Data from epidemiological analysis of outbreaks (SAGE 63, EMG/Nervtag paper): Japan, China, South Korea, and Indonesia noted that their largest superspreading events originated from pubs, clubs, restaurants, gyms and wedding venues. An analysis of 3,184 cases in Japan identified 61 case-clusters that were observed in healthcare and other care facilities, restaurants and bars, workplaces, and music events. The largest clusters in Hong Kong were associated with transmission in bars and at a wedding dinner, both locations in which face masks were not worn. At least 246 cases of coronavirus disease (COVID-19) have been linked to nightclubs in Seoul. A super-spreading event in Vietnam, including analysis using genomics, indicated 12 cases linked to transmission in a poorly ventilated bar, only four of whom had close contact with the index case.

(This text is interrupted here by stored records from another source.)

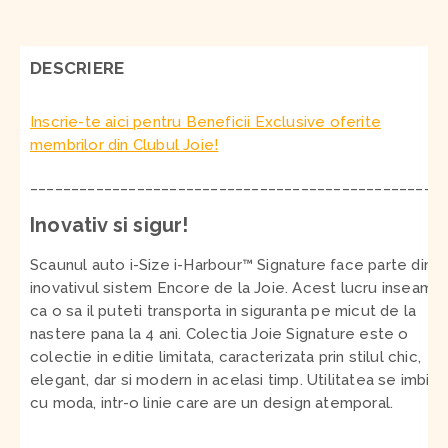
DESCRIERE
Inscrie-te aici pentru Beneficii Exclusive oferite
membrilor din Clubul Joie!
__________________________________________________
Inovativ si sigur!
Scaunul auto i-Size i-Harbour
™
Signature face parte din
inovativul sistem Encore de la Joie. Acest lucru inseamn
ca o sa il puteti transporta in siguranta pe micut de la
nastere pana la 4 ani. Colectia Joie Signature este o
colectie in editie limitata, caracterizata prin stilul chic,
elegant, dar si modern in acelasi timp. Utilitatea se imbina
cu moda, intr-o linie care are un design atemporal.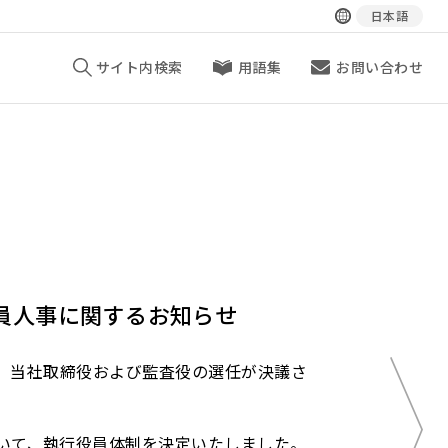
日本語
サイト内検索
用語集
お問い合わせ
員人事に関するお知らせ
いて、当社取締役および監査役の選任が決議さ
いて、執行役員体制を決定いたしました。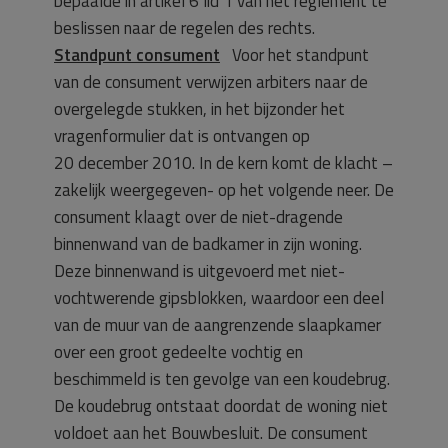
bepaalde in artikel 6 lid 1 van het reglement te
beslissen naar de regelen des rechts.
Standpunt consument
Voor het standpunt
van de consument verwijzen arbiters naar de
overgelegde stukken, in het bijzonder het
vragenformulier dat is ontvangen op
20 december 2010. In de kern komt de klacht –
zakelijk weergegeven- op het volgende neer. De
consument klaagt over de niet-dragende
binnenwand van de badkamer in zijn woning.
Deze binnenwand is uitgevoerd met niet-
vochtwerende gipsblokken, waardoor een deel
van de muur van de aangrenzende slaapkamer
over een groot gedeelte vochtig en
beschimmeld is ten gevolge van een koudebrug.
De koudebrug ontstaat doordat de woning niet
voldoet aan het Bouwbesluit. De consument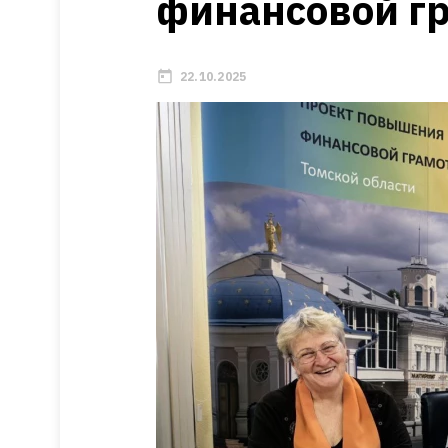
финансовой г
22.10.2025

Case-control and other association studies (SAGE 63, EMG/Nervtag paper): these studies look for a statistical correlation between activities/locations and infection and have found significant associations between hospitality and infection. A report from the US CDC found that those infected with SARS-CoV-2 without known close contact with a person with confirmed COVID-19, case-patients were 2.8x more likely to report dining at a restaurant (aOR = 2.8, 95% CI = 1.9–4.3) or 3.9x more likely to report going to a bar/coffee shop (aOR = 3.9, 95% CI = 1.5–10.1) than were control participants. In a study from China, where 391 cases and 1,286 of their close contacts were followed up, the secondary attack rate was twofold higher if dining was involved. According to a systematic review including papers published up to 3rd of July, the majority of pre-symptomatic transmission events involved dining in close proximity.